A24.com.tr » ekonomi » Küresel çelik piyasasında serbest ticaret yerini korumacılığa bıraktı

Küresel çelik piyasasında serbest ticaret yerini korumacılığa bıraktı

Küresel çelik piyasasında serbest ticaret yerini korumacılığa bıraktı

8 Nisan'da gerçekleşen Eurometal Çelik Günü & 10. YİSAD Yassı Çelik Konferansı’nda küresel yassı çelik sektörünün durumu hakkında konuşuldu ve beklentiler paylaşıldı.
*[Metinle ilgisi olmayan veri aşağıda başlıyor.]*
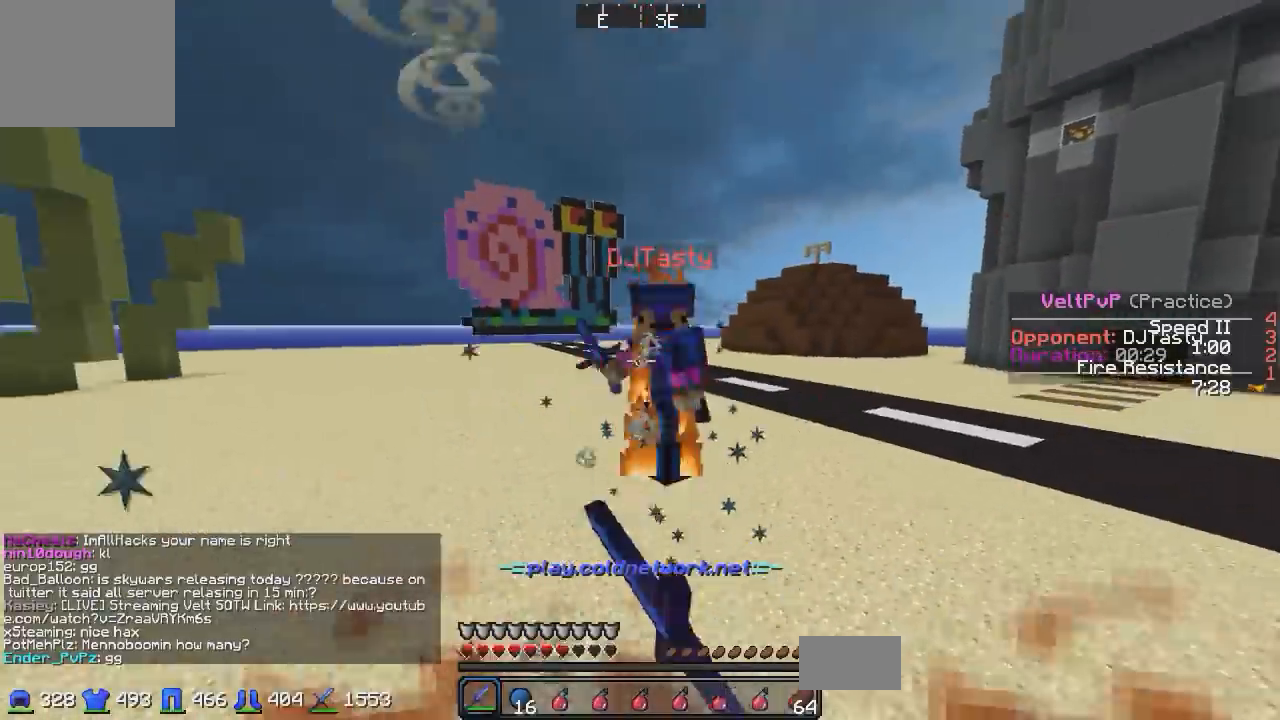
{"keys": ["w"], "events": []}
8 Nisan Salı günü Tatçelik ana sponsorluğunda İstanbul Marriott Hotel Asia’da 400’ün üzerinde katılımcıyla ve SteelOrbis iş birliğiyle gerçekleşen Eurometal Çelik Günü & 10. YİSAD Yassı Çelik Konferansı’nda küresel yassı çelik sektörünün durumu hakkında konuşuldu ve beklentiler paylaşıldı. Toplantıya sponsor olan diğer firmalar ise Ağır Haddecilik, Gökmetal, Koyuncu Çelik Servis Merkezi ve Yametaş Yassı Metal Mamulleri oldu.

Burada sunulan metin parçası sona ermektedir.